The Scientific Gaze and Mental Health

One more reflection continuing with my recent posts on the scientific gaze and nihilism.

The issues regarding science or, more properly, scientism and nihilism are not merely philosophic, they profoundly impact mental health as well.

Again, from my last post, the "scientific gaze," viewing life in wholly materialistic terms, bleaches the world of meaning and value. And as should be obvious, a world devoid of meaning and value is going to negatively affect one's mental health. The scientific gaze causes mental illness. 

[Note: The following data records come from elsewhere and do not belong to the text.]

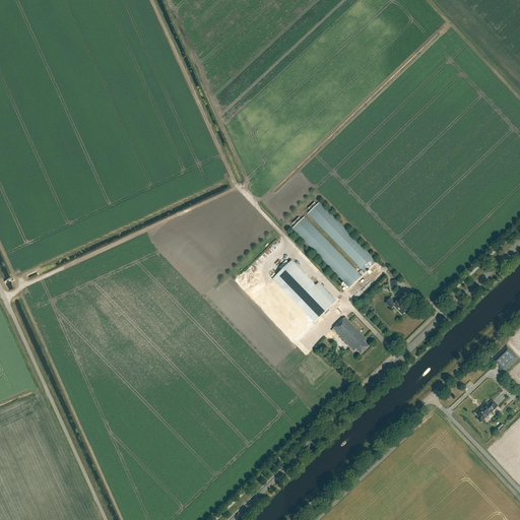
[(305,217),(293,229),(350,287),(362,276),(365,273),(366,273),(377,262),(320,203),(308,214),(362,269),(359,273),(305,217)]
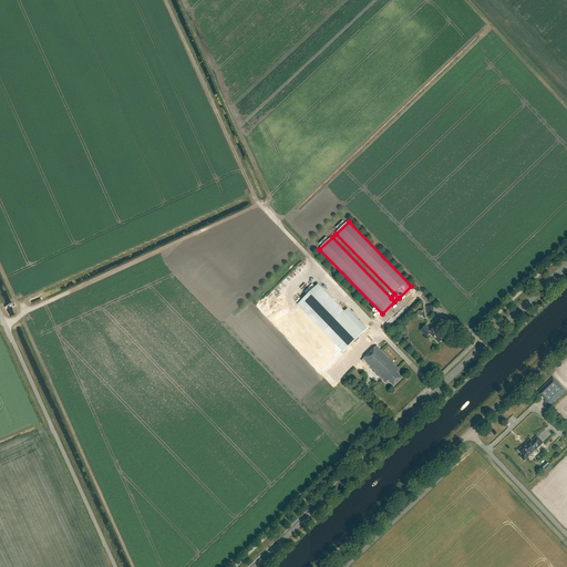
[(317,285),(297,305),(323,331),(343,352),(362,333),(343,312),(332,300),(317,285)]
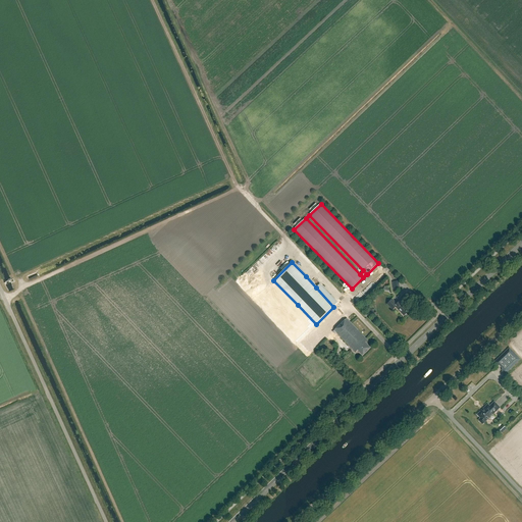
[(397,304),(393,299),(386,304),(393,310),(396,307),(404,316),(410,310),(401,301),(397,304)]
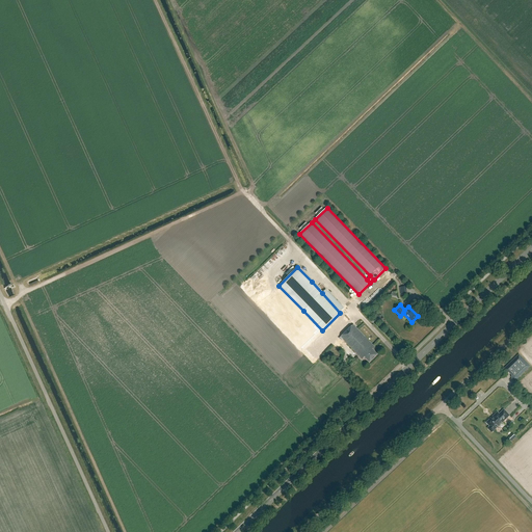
[(375,347),(353,324),(339,338),(342,341),(343,340),(362,360),(365,357),(370,363),(377,354),(372,349),(375,347)]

This is true. For example, as a progressive Christian blogger who became known as one of those those who welcomed and embraced doubt and deconstruction, I have routinely received over the years emails and requests for conversation from believers who had, on their own journey of doubt and deconstruction, given themselves over to the scientific gaze. They had read so many popular science books and New Atheist books that they had come to view life in wholly materialistic terms, existence reduced to the laws of chemistry and physics. And what these people shared with me, as a result of this journey, were mental health problems. Life now devoid of meaning, they had become depressed and suicidal. Some, in coming to view themselves as a biological machine, came to the conclusion that they didn't have free will and lost a sense of self-agency and self-authorship. As a result, they started to have panic attacks.

As I described in the last post, the scientific gaze had bleached their world of value and meaning, even of their own agency. The world had become a machine, and they became machine within it. And looking into that cold, deterministic clockwork they had become psychologically unmoored. They were no longer human. They became depressed, suicidal, and alienated from themselves, their loved ones, and the world. The scientific gaze had caused mental illness.